AS: At Tarcoola and Tunkillia, we’ve grown about 550,000oz to 1.6moz. We wanted to create a large-scale future first and then come back to leverage the mill to ‘Stage 1’ production and to make it easier to get to that future. This was to ensure we had a good reason to restart the existing mill, and that when we did, the mill would deliver an even bigger outcome. In short, it creates the ability to self-fund the Company with an established growth pipeline and low-dilution model attracting a premium the minute we start producing.
We’ve just published a very strong optimised scoping study for Tunkillia. One of the most important features is the payback period. The initial two and a half years produces nearly 50% of the $2.7b in operating free cash generated by this project. This is a very fast acceleration of capital return up front, which means that we could pay back its development cost two to three times over in the first two years. That puts Tunkillia in a very strong financing position, and a clearly defined pathway to move forward.

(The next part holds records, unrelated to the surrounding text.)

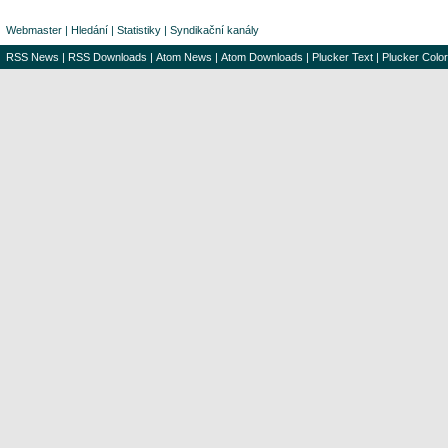
Webmaster
|
Hledání
|
Statistiky
|
Syndikační kanály
RSS News
|
RSS Downloads
|
Atom News
|
Atom Downloads
|
Plucker Text
|
Plucker Color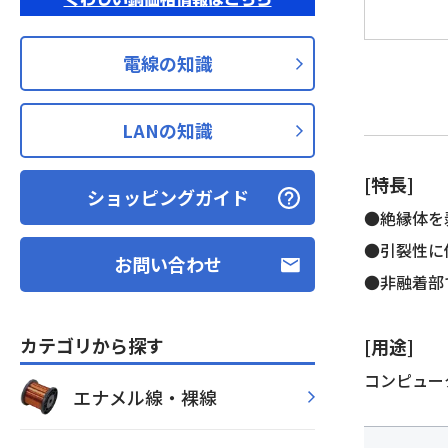
電線の知識
LANの知識
[特長]
ショッピングガイド
●絶縁体を
●引裂性に
お問い合わせ
●非融着部
カテゴリから探す
[用途]
コンピュータ
エナメル線・裸線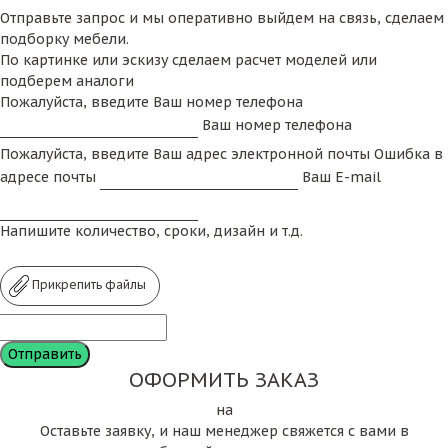
Отправьте запрос и мы оперативно выйдем на связь, сделаем
подборку мебели.
По картинке или эскизу сделаем расчет моделей или
подберем аналоги
Пожалуйста, введите Ваш номер телефона
Ваш номер телефона
Пожалуйста, введите Ваш адрес электронной почты
Ошибка в
адресе почты
Ваш E-mail
Напишите количество, сроки, дизайн и т.д.
Прикрепить файлы
ОФОРМИТЬ ЗАКАЗ
на
Оставьте заявку, и наш менеджер свяжется с вами в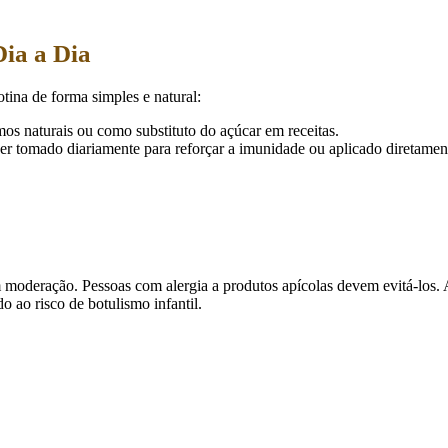
Dia a Dia
otina de forma simples e natural:
mos naturais ou como substituto do açúcar em receitas.
ser tomado diariamente para reforçar a imunidade ou aplicado diretame
 moderação. Pessoas com alergia a produtos apícolas devem evitá-los.
 ao risco de botulismo infantil.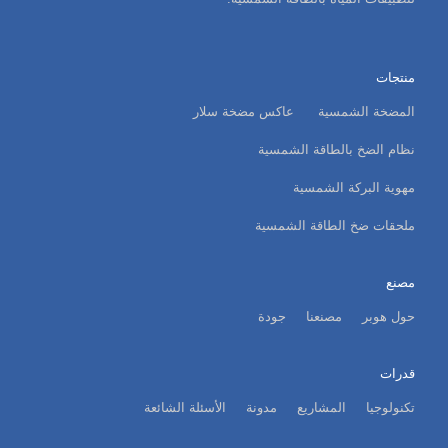
منتجات
المضخة الشمسية
عاكس مضخة سلار
نظام الضخ بالطاقة الشمسية
مهوية البركة الشمسية
ملحقات ضخ الطاقة الشمسية
مصنع
حول هوبر
مصنعنا
جودة
قدرات
تكنولوجيا
المشاريع
مدونة
الأسئلة الشائعة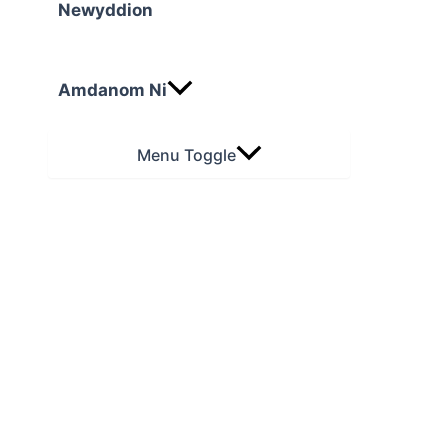
Newyddion
Amdanom Ni
Menu Toggle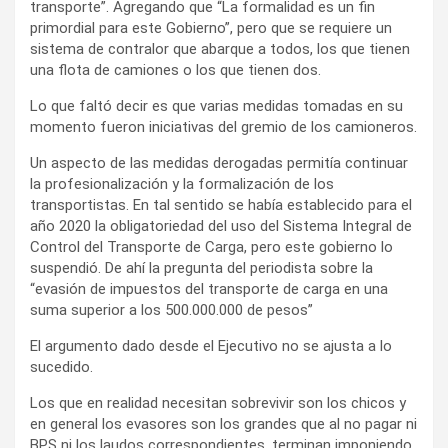
transporte”. Agregando que “La formalidad es un fin
primordial para este Gobierno”, pero que se requiere un
sistema de contralor que abarque a todos, los que tienen
una flota de camiones o los que tienen dos.
Lo que faltó decir es que varias medidas tomadas en su
momento fueron iniciativas del gremio de los camioneros.
Un aspecto de las medidas derogadas permitía continuar
la profesionalización y la formalización de los
transportistas. En tal sentido se había establecido para el
año 2020 la obligatoriedad del uso del Sistema Integral de
Control del Transporte de Carga, pero este gobierno lo
suspendió. De ahí la pregunta del periodista sobre la
“evasión de impuestos del transporte de carga en una
suma superior a los 500.000.000 de pesos”
El argumento dado desde el Ejecutivo no se ajusta a lo
sucedido.
Los que en realidad necesitan sobrevivir son los chicos y
en general los evasores son los grandes que al no pagar ni
BPS ni los laudos correspondientes, terminan imponiendo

In parallel, we are looking at our ‘Stage 1’ assets — the existing mill and the Tarcoola project, two assets that have traditionally worked together in the past. Here we have proven logistics, proven metallurgy, and proven infrastructure, and both assets are fully permitted and licensed. There are very easy steps in terms of a walk-up restart of a high-grade open pit mine, and the luxury of the ability to restart operations at will.

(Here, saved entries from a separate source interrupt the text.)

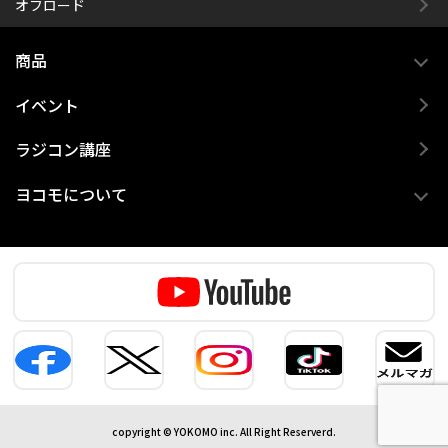
オフロード
商品
イベント
ラジコン講座
ヨコモについて
copyright © YOKOMO inc. All Right Reserverd.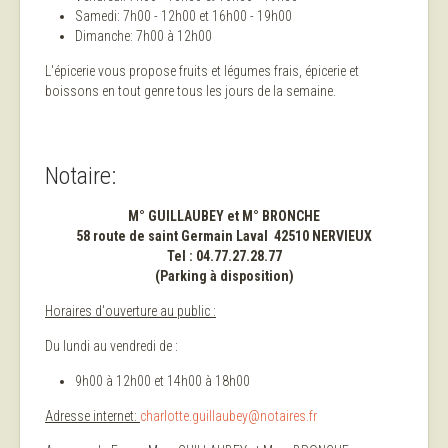
Samedi: 7h00 - 12h00 et 16h00 - 19h00
Dimanche: 7h00 à 12h00
L'épicerie vous propose fruits et légumes frais, épicerie et
boissons en tout genre tous les jours de la semaine.
Notaire:
M° GUILLAUBEY et M° BRONCHE
58 route de saint Germain Laval 42510 NERVIEUX
Tel : 04.77.27.28.77
(Parking à disposition)
Horaires d'ouverture au public :
Du lundi au vendredi de :
9h00 à 12h00 et 14h00 à 18h00
Adresse internet:
charlotte.guillaubey@notaires.fr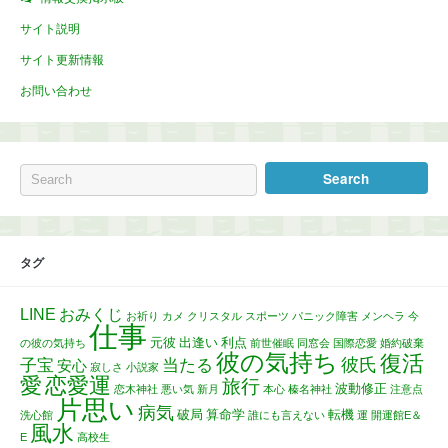
サイト説明
サイト更新情報
お問い合わせ
タグ
LINE
おみくじ
お祈り
カメ
クリスタル
スポーツ
パニック障害
メンヘラ
今
仕事
元彼
出逢い
利点
の彼の気持ち
前世催眠
同窓会
国際恋愛
婚約破棄
彼の気持ち
復活
彼氏
子宝
当たる
安心
寂しさ
小説家
愛
恋愛運
旅行
波動修正
恋木神社
悪い気
新月
本心
榛名神社
注意点
片思い
病気
破局
算命学
転機
洗心館
誰にも言えない
運
開運館E＆
風水
E
高校生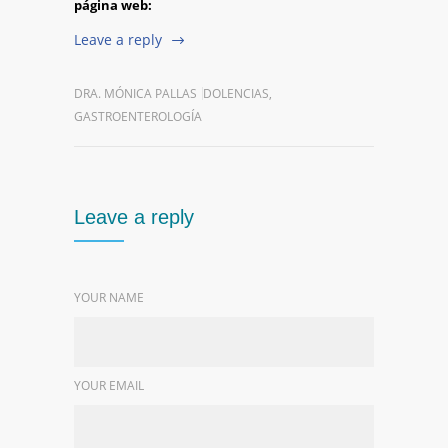
página web:
Leave a reply
DRA. MÓNICA PALLAS
DOLENCIAS
,
GASTROENTEROLOGÍA
Leave a reply
YOUR NAME
YOUR EMAIL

The mill is our leverage point in stage one. If we had to build a new mill now from a standing start, without permits and approvals, it could take two to three years and $200-$300m minimum for a mill of that size in that location. As a result, with the mill we hold the keys to our own flying start.
AMR: You’re fast-tracking the next drilling phase at Tolmer following the new high-grade silver discovery, which you’ve said is unusually high-grade for Australia. How significant are these results globally and for Barton?

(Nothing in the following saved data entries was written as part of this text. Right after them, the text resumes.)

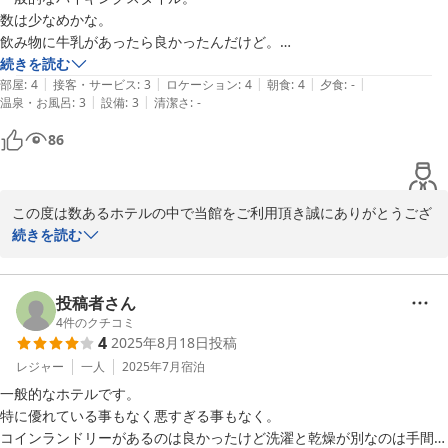
メインホテル
数は少なめかな。

2026-01-09
飲み物に牛乳があったら良かったんだけど。

でも、特に悪いところもないので普通かなと思います。
続きを読む
|
|
|
|
|
部屋
:
4
接客・サービス
:
3
ロケーション
:
4
朝食
:
4
夕食
:
-
|
|
温泉・お風呂
:
3
設備
:
3
清潔さ
:
-
86
この度は数あるホテルの中で当館をご利用頂き誠にありがとうござ
います。

続きを読む
貴重なお時間にご滞在中のご感想をお寄せくださり重ねて感謝申し
上げます。

投稿者さん
朝食の品数についてご期待に沿えず、ご不便をおかけしましたこと
4
件のクチコミ
4
2025年8月18日
投稿
心よりお詫び申し上げます。

レジャー
一人
2025年7月
宿泊
ご指摘を真摯に受け止め、今後の改善に活かして参ります。

一般的なホテルです。

特に優れている事もなく悪すぎる事もなく。

この度はご宿泊頂きまして誠にありがとうございました。
コインランドリーがあるのは良かったけど洗濯と乾燥が別なのは手間が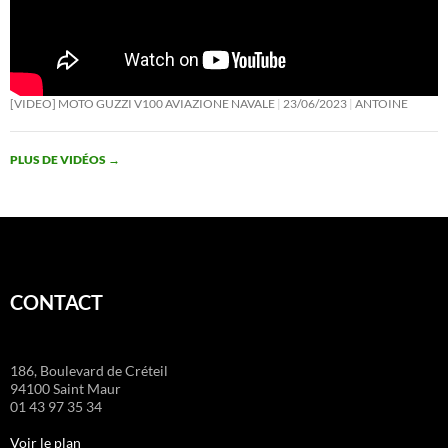
[VIDEO] MOTO GUZZI V100 AVIAZIONE NAVALE
23/06/2023
ANTOINE
PLUS DE VIDÉOS
→
CONTACT
186, Boulevard de Créteil
94100 Saint Maur
01 43 97 35 34
Voir le plan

AS: The Tolmer discovery was originally a gold discovery announced during August 2024 with several high-grade near-surface gold intersections grading up to 83.6g/t of gold. We then completed further drilling and, during our geochemical analyses, identified that this new gold zone had unusually high silver grades up to 312g/t of silver associated with the high-grade gold. While silver is not an unusual accessory mineralisation to gold in this the historical Tarcoola Goldfield, it is usually only a fraction of the gold grade, so these results were very interesting. We then drilled one line of seven air core and reverse circulation drill holes about 500m to the west on what we thought might be a related structural target. There, we identified a much more silver dominant style of mineralization with extraordinarily high silver grades all within 50m of surface. Of those seven drill holes, three of the intersections ranked in the global top 10 of various published silver assay league tables, and one intersection — 17,600g/t of silver — was the fourth highest grade silver assay published on the ASX, the Toronto Stock Exchange or the London Stock Exchange in the first quarter of the 2025 year.
While we weren’t surprised to see silver in the Tarcoola Goldfield, we were certainly surprised by grades of that magnitude and the high-grade silver is now, on its own, quite a significant exploration target for the company as these grades are rare in Australia. There is also high-grade gold up to 3 g/t of gold associated with the highest-grade silver assays in the deeper parts of those drilling intersections.
The initial discovery assay results are very exciting, but we need to get more data points. That is the point of expediting the drilling. The initial goal is to test if this mineralisation extends further to the west, north and the south to get a three-dimensional understanding of this shallow silver mineralisation, and whether there is a simple high-grade open pit potential as all of this mineralisation is, so far, in shallow weathered zones. The more exciting question is: does this shallow high-grade silver point to something much larger — for both gold and silver — waiting to be uncovered in the fresh rock below?